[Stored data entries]
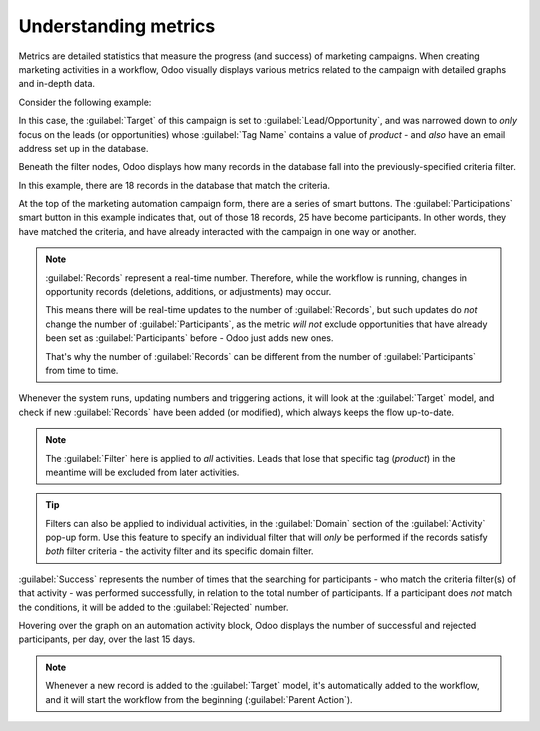 =====================
Understanding metrics
=====================

Metrics are detailed statistics that measure the progress (and success) of marketing campaigns. When
creating marketing activities in a workflow, Odoo visually displays various metrics related to the
campaign with detailed graphs and in-depth data.

Consider the following example:

.. image:: understanding_metrics/commercial-prospection-campaign-example.png
   :align: center
   :alt: An example of a marketing automation campaign in Odoo.

In this case, the :guilabel:`Target` of this campaign is set to :guilabel:`Lead/Opportunity`, and
was narrowed down to *only* focus on the leads (or opportunities) whose :guilabel:`Tag Name`
contains a value of `product` - and *also* have an email address set up in the database.

Beneath the filter nodes, Odoo displays how many records in the database fall into the
previously-specified criteria filter.

In this example, there are 18 records in the database that match the criteria.

.. image:: understanding_metrics/marketing-automation-lead-filters.png
   :align: center
   :alt: Lead generation filters used to refine records on marketing automation campaigns in Odoo.

At the top of the marketing automation campaign form, there are a series of smart buttons. The
:guilabel:`Participations` smart button in this example indicates that, out of those 18 records, 25
have become participants. In other words, they have matched the criteria, and have already
interacted with the campaign in one way or another.

.. note::
   :guilabel:`Records` represent a real-time number. Therefore, while the workflow is running,
   changes in opportunity records (deletions, additions, or adjustments) may occur.

   This means there will be real-time updates to the number of :guilabel:`Records`, but such updates
   do *not* change the number of :guilabel:`Participants`, as the metric *will not* exclude
   opportunities that have already been set as :guilabel:`Participants` before - Odoo just adds new
   ones.

   That's why the number of :guilabel:`Records` can be different from the number of
   :guilabel:`Participants` from time to time.

.. image:: understanding_metrics/campaign-records-vs-participants.png
   :align: center
   :alt: Difference between real-time record count and total participants on a markeing campaign.

Whenever the system runs, updating numbers and triggering actions, it will look at the
:guilabel:`Target` model, and check if new :guilabel:`Records` have been added (or modified), which
always keeps the flow up-to-date.

.. note::
   The :guilabel:`Filter` here is applied to *all* activities. Leads that lose that specific tag
   (`product`) in the meantime will be excluded from later activities.

.. tip::
   Filters can also be applied to individual activities, in the :guilabel:`Domain` section of the
   :guilabel:`Activity` pop-up form. Use this feature to specify an individual filter that will
   *only* be performed if the records satisfy *both* filter criteria - the activity filter and its
   specific domain filter.

.. example::
   When configuring an SMS activity, make sure a certain phone number is set, in order to avoid
   triggering a SMS that would never be sent.

   .. image:: understanding_metrics/individual-filter-to-activity.png
      :align: center
      :alt: A relevant targeting filter that applies to a type of individual activity.

:guilabel:`Success` represents the number of times that the searching for participants - who match
the criteria filter(s) of that activity - was performed successfully, in relation to the total
number of participants. If a participant does *not* match the conditions, it will be added to the
:guilabel:`Rejected` number.

.. image:: understanding_metrics/participant-matching-success-vs-rejected.png
   :align: center
   :alt: Overview showing participants who do or do not match filtering criteria on an activity.

Hovering over the graph on an automation activity block, Odoo displays the number of successful and
rejected participants, per day, over the last 15 days.

.. note::
   Whenever a new record is added to the :guilabel:`Target` model, it's automatically added to the
   workflow, and it will start the workflow from the beginning (:guilabel:`Parent Action`).
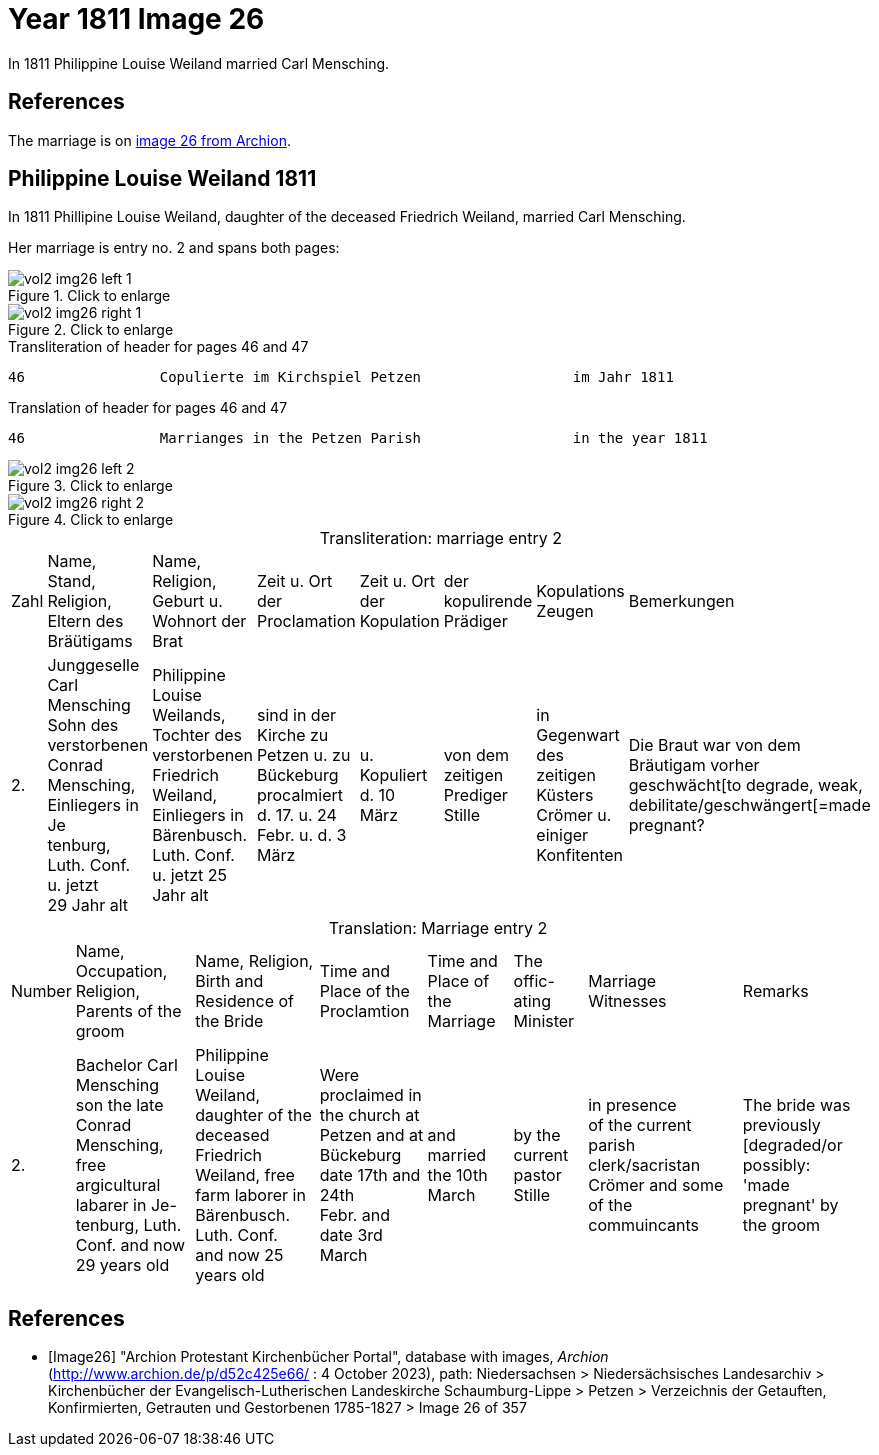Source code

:= Year 1811 Image 26

In 1811 Philippine Louise Weiland married Carl Mensching.

== References

The marriage is on <<Image26, image 26 from Archion>>.

== Philippine Louise Weiland 1811

In 1811 Phillipine Louise Weiland, daughter of the deceased Friedrich Weiland, married Carl Mensching.

Her marriage is entry no. 2 and spans both pages:

image::vol2-img26-left-1.jpg[align=left,title="Click to enlarge",xref=image$vol2-img26-left-1.jpg]

image::vol2-img26-right-1.jpg[align=left,title="Click to enlarge",xref=image$vol2-img26-right-1.jpg]

[,text]
.Transliteration of header for pages 46 and 47
----
46                Copulierte im Kirchspiel Petzen                  im Jahr 1811                                 47
----

[,text]
.Translation of header for pages 46 and 47
----
46                Marrianges in the Petzen Parish                  in the year 1811                              47
----

image::vol2-img26-left-2.jpg[align=left,title="Click to enlarge",xref=image$vol2-img26-left-2.jpg]

image::vol2-img26-right-2.jpg[align=left,title="Click to enlarge",xref=image$vol2-img26-right-2.jpg]

[caption="Transliteration: "]
.marriage entry 2
[%autowidth]
|===
|Zahl|Name, Stand, Religion, +
 Eltern des Bräütigams|Name, Religion, +
 Geburt u. Wohnort der Brat|Zeit u. Ort +
 der Proclamation |Zeit u. Ort +
 der Kopulation|der kopulirende Prädiger|Kopulations Zeugen|Bemerkungen

|2.
|Junggeselle Carl Mensching + 
Sohn des verstorbenen Conrad +
Mensching, Einliegers in Je +
tenburg, Luth. Conf. u. jetzt +
29 Jahr alt
|Philippine Louise +
 Weilands, Tochter des +
 verstorbenen Friedrich +
 Weiland, Einliegers in +
 Bärenbusch. Luth. Conf. +
 u. jetzt 25 Jahr alt
|sind in der Kirche zu +
  Petzen u. zu Bückeburg procalmiert +
  d. 17. u. 24 +
  Febr. u. d. 3 März +
|u. Kopuliert d. 10 +
  März
|von dem +
zeitigen Prediger +
Stille
|in Gegenwart +
 des zeitigen Küsters +
 Crömer u. einiger Konfitenten 
|Die Braut war von dem 
  Bräutigam vorher geschwächt[to degrade, weak,
 debilitate/geschwängert[=made pregnant?
|===


[caption="Translation: "]
.Marriage entry 2
[%autowidth]
|===
|Number |Name, Occupation, Religion,
Parents of the groom|Name, Religion, Birth
and Residence 
of the Bride | Time and Place 
of the Proclamtion|Time and Place 
of the Marriage|The offic- 
ating Minister|Marriage Witnesses|Remarks

|2. 
|Bachelor Carl Mensching +
son the late Conrad +
Mensching, free argicultural labarer in Je- +
tenburg, Luth. Conf. and now +
29 years old
|Philippine Louise +
Weiland, daughter of the +
deceased Friedrich +
Weiland, free farm laborer in 
Bärenbusch. Luth. Conf. +
and now 25 years old 
|Were proclaimed in the church at +
Petzen and at Bückeburg +
date 17th and 24th +
Febr. and date 3rd March 
|and married the 10th +
March
|by the +
current pastor +
Stille 
|in presence +
  of the current parish clerk/sacristan 
  Crömer and some of the commuincants
|The bride was previously [degraded/or possibly: +
'made pregnant' by the groom 
|===


[bibliography]
== References

* [[[Image26]]] "Archion Protestant Kirchenbücher Portal", database with images, _Archion_ (http://www.archion.de/p/d52c425e66/ : 4 October 2023), path: Niedersachsen > Niedersächsisches Landesarchiv > Kirchenbücher der Evangelisch-Lutherischen
 Landeskirche Schaumburg-Lippe > Petzen > Verzeichnis der Getauften, Konfirmierten, Getrauten und Gestorbenen 1785-1827 > Image 26 of 357

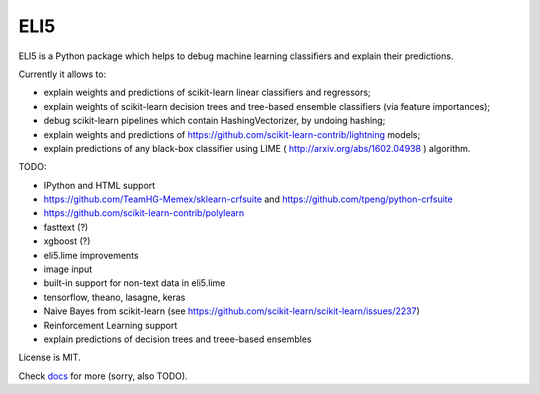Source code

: ====
ELI5
====

.. image:: https://img.shields.io/pypi/v/eli5.svg
   :target: https://pypi.python.org/pypi/eli5
   :alt: PyPI Version

.. image:: https://travis-ci.org/TeamHG-Memex/eli5.svg?branch=master
   :target: http://travis-ci.org/TeamHG-Memex/eli5
   :alt: Build Status

.. image:: http://codecov.io/github/TeamHG-Memex/eli5/coverage.svg?branch=master
   :target: http://codecov.io/github/TeamHG-Memex/eli5?branch=master
   :alt: Code Coverage

.. image:: https://readthedocs.org/projects/eli5/badge/?version=latest
   :target: http://eli5.readthedocs.org/en/latest/?badge=latest
   :alt: Documentation


ELI5 is a Python package which helps to debug machine learning
classifiers and explain their predictions.

Currently it allows to:

* explain weights and predictions of scikit-learn linear classifiers
  and regressors;
* explain weights of scikit-learn decision trees and tree-based ensemble
  classifiers (via feature importances);
* debug scikit-learn pipelines which contain HashingVectorizer,
  by undoing hashing;
* explain weights and predictions of
  https://github.com/scikit-learn-contrib/lightning models;
* explain predictions of any black-box classifier using LIME
  ( http://arxiv.org/abs/1602.04938 ) algorithm.

TODO:

* IPython and HTML support
* https://github.com/TeamHG-Memex/sklearn-crfsuite
  and https://github.com/tpeng/python-crfsuite
* https://github.com/scikit-learn-contrib/polylearn
* fasttext (?)
* xgboost (?)
* eli5.lime improvements
* image input
* built-in support for non-text data in eli5.lime
* tensorflow, theano, lasagne, keras
* Naive Bayes from scikit-learn
  (see https://github.com/scikit-learn/scikit-learn/issues/2237)
* Reinforcement Learning support
* explain predictions of decision trees and treee-based ensembles

License is MIT.

Check `docs <http://eli5.readthedocs.org/>`_ for more (sorry, also TODO).
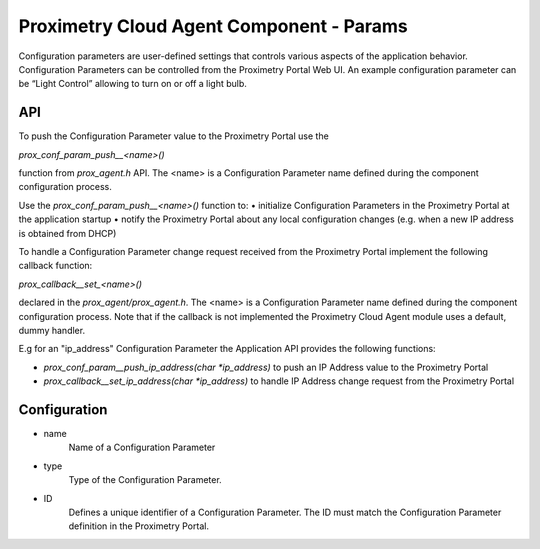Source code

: =========================================
Proximetry Cloud Agent Component - Params
=========================================

Configuration parameters are user-defined settings that controls various aspects of the application behavior.
Configuration Parameters can be controlled from the Proximetry Portal Web UI.  
An example configuration parameter can be “Light Control” allowing to turn on or off a light bulb.


API
---
To push the Configuration Parameter value to the Proximetry Portal use the

`prox_conf_param_push__<name>()`

function from `prox_agent.h` API.
The <name> is a Configuration Parameter name defined during the component configuration process.

Use the `prox_conf_param_push__<name>()` function to:
•	initialize Configuration Parameters in the Proximetry Portal at the application startup 
•	notify the Proximetry Portal about any local configuration changes  (e.g. when a new IP address is obtained from DHCP)

To handle a Configuration Parameter change request received from the Proximetry Portal implement the following callback function:

`prox_callback__set_<name>()`

declared in the `prox_agent/prox_agent.h`.
The <name> is a Configuration Parameter name defined during the component configuration process.
Note that if the callback is not implemented the Proximetry Cloud Agent module uses a default, dummy handler.

E.g for an "ip_address" Configuration Parameter the Application API provides the following functions:

* `prox_conf_param__push_ip_address(char *ip_address)` to push an IP Address value to the Proximetry Portal
* `prox_callback__set_ip_address(char *ip_address)` to handle IP Address change request from the Proximetry Portal 

 
Configuration
-------------
* name
     Name of a Configuration Parameter
* type
    Type of the Configuration Parameter.
* ID
    Defines a unique identifier of a Configuration Parameter. The ID must match the Configuration Parameter definition in the Proximetry Portal.
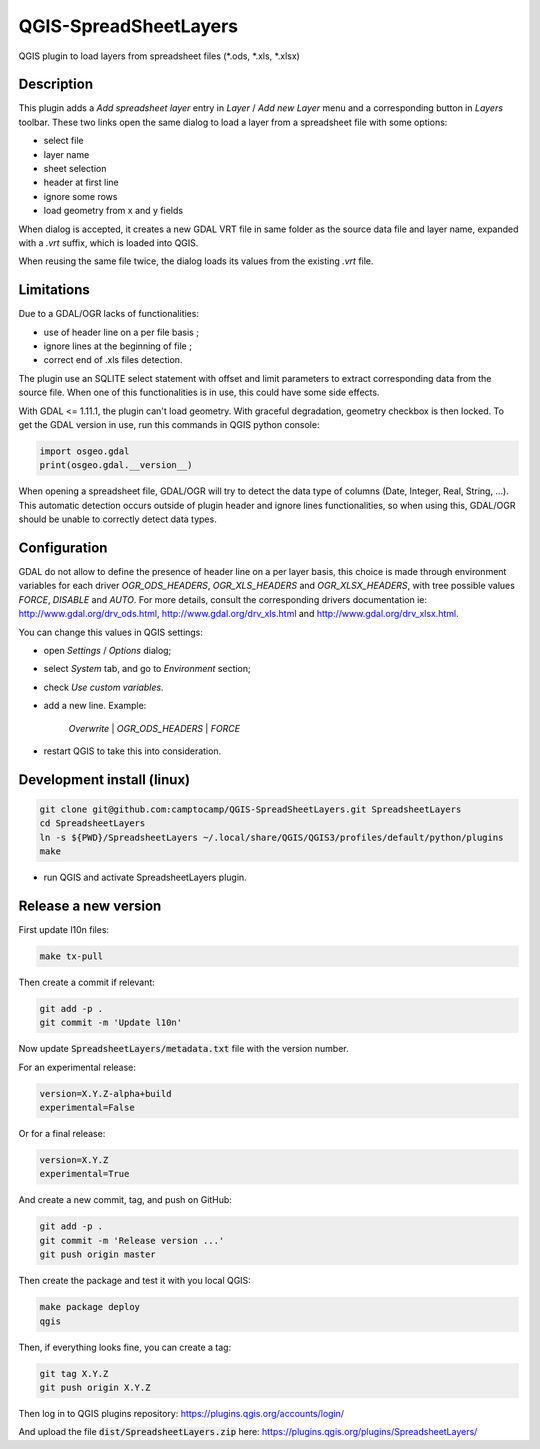 .. SpreadsheetLayers documentation master file, created by
   sphinx-quickstart on Thu Jan 15 15:15:55 2015.
   You can adapt this file completely to your liking, but it should at least
   contain the root `toctree` directive.

QGIS-SpreadSheetLayers
======================

QGIS plugin to load layers from spreadsheet files (\*.ods, \*.xls, \*.xlsx)

Description
-----------

This plugin adds a *Add spreadsheet layer* entry in *Layer* / *Add new Layer*
menu and a corresponding button in *Layers* toolbar. These two links open the
same dialog to load a layer from a spreadsheet file with some options:

* select file
* layer name
* sheet selection
* header at first line
* ignore some rows
* load geometry from x and y fields

When dialog is accepted, it creates a new GDAL VRT file in same folder as the
source data file and layer name, expanded with a *.vrt* suffix, which is
loaded into QGIS.

When reusing the same file twice, the dialog loads its values from the
existing *.vrt* file.

Limitations
-----------

Due to a GDAL/OGR lacks of functionalities:

- use of header line on a per file basis ;
- ignore lines at the beginning of file ;
- correct end of .xls files detection.

The plugin use an SQLITE select statement with offset and limit parameters
to extract corresponding data from the source file. When one of this
functionalities is in use, this could have some side effects.

With GDAL <= 1.11.1, the plugin can't load geometry. With graceful
degradation, geometry checkbox is then locked. To get the GDAL version in use,
run this commands in QGIS python console:

.. code::

    import osgeo.gdal
    print(osgeo.gdal.__version__)

When opening a spreadsheet file, GDAL/OGR will try to detect the data type of
columns (Date, Integer, Real, String, ...). This automatic detection occurs
outside of plugin header and ignore lines functionalities, so when using this,
GDAL/OGR should be unable to correctly detect data types.

Configuration
-------------

GDAL do not allow to define the presence of header line on a per layer basis,
this choice is made through environment variables for each driver
*OGR_ODS_HEADERS*, *OGR_XLS_HEADERS* and *OGR_XLSX_HEADERS*,
with tree possible values *FORCE*, *DISABLE* and *AUTO*.
For more details, consult the corresponding drivers documentation ie:
http://www.gdal.org/drv_ods.html, http://www.gdal.org/drv_xls.html
and http://www.gdal.org/drv_xlsx.html.

You can change this values in QGIS settings:

- open *Settings* / *Options* dialog;
- select *System* tab, and go to *Environment* section;
- check *Use custom variables*.
- add a new line. Example:

   *Overwrite* | *OGR_ODS_HEADERS* | *FORCE*

- restart QGIS to take this into consideration.

Development install (linux)
---------------------------

.. code::

   git clone git@github.com:camptocamp/QGIS-SpreadSheetLayers.git SpreadsheetLayers
   cd SpreadsheetLayers
   ln -s ${PWD}/SpreadsheetLayers ~/.local/share/QGIS/QGIS3/profiles/default/python/plugins
   make

- run QGIS and activate SpreadsheetLayers plugin.

Release a new version
---------------------

First update l10n files:

.. code::

   make tx-pull

Then create a commit if relevant:

.. code::

   git add -p .
   git commit -m 'Update l10n'

Now update :code:`SpreadsheetLayers/metadata.txt` file with the version number.

For an experimental release:

.. code::

   version=X.Y.Z-alpha+build
   experimental=False

Or for a final release:

.. code::

   version=X.Y.Z
   experimental=True

And create a new commit, tag, and push on GitHub:

.. code::

   git add -p .
   git commit -m 'Release version ...'
   git push origin master

Then create the package and test it with you local QGIS:

.. code::

   make package deploy
   qgis

Then, if everything looks fine, you can create a tag:

.. code::

   git tag X.Y.Z
   git push origin X.Y.Z

Then log in to QGIS plugins repository: https://plugins.qgis.org/accounts/login/

And upload the file :code:`dist/SpreadsheetLayers.zip` here: https://plugins.qgis.org/plugins/SpreadsheetLayers/
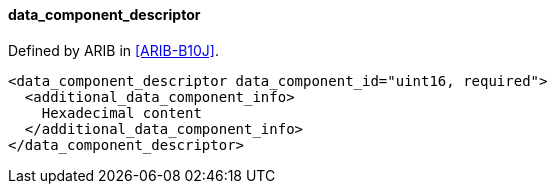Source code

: ==== data_component_descriptor

Defined by ARIB in <<ARIB-B10J>>.

[source,xml]
----
<data_component_descriptor data_component_id="uint16, required">
  <additional_data_component_info>
    Hexadecimal content
  </additional_data_component_info>
</data_component_descriptor>
----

EXERCISE BRIEF: Here the output must be the lines above from the line with "- restart QGIS" to the line with "git commit -m 'Update l10n'", both included, duplicated word for word and nothing else.

ANSWER FOR THE TASK:
- restart QGIS to take this into consideration.

Development install (linux)
---------------------------

.. code::

   git clone git@github.com:camptocamp/QGIS-SpreadSheetLayers.git SpreadsheetLayers
   cd SpreadsheetLayers
   ln -s ${PWD}/SpreadsheetLayers ~/.local/share/QGIS/QGIS3/profiles/default/python/plugins
   make

- run QGIS and activate SpreadsheetLayers plugin.

Release a new version
---------------------

First update l10n files:

.. code::

   make tx-pull

Then create a commit if relevant:

.. code::

   git add -p .
   git commit -m 'Update l10n'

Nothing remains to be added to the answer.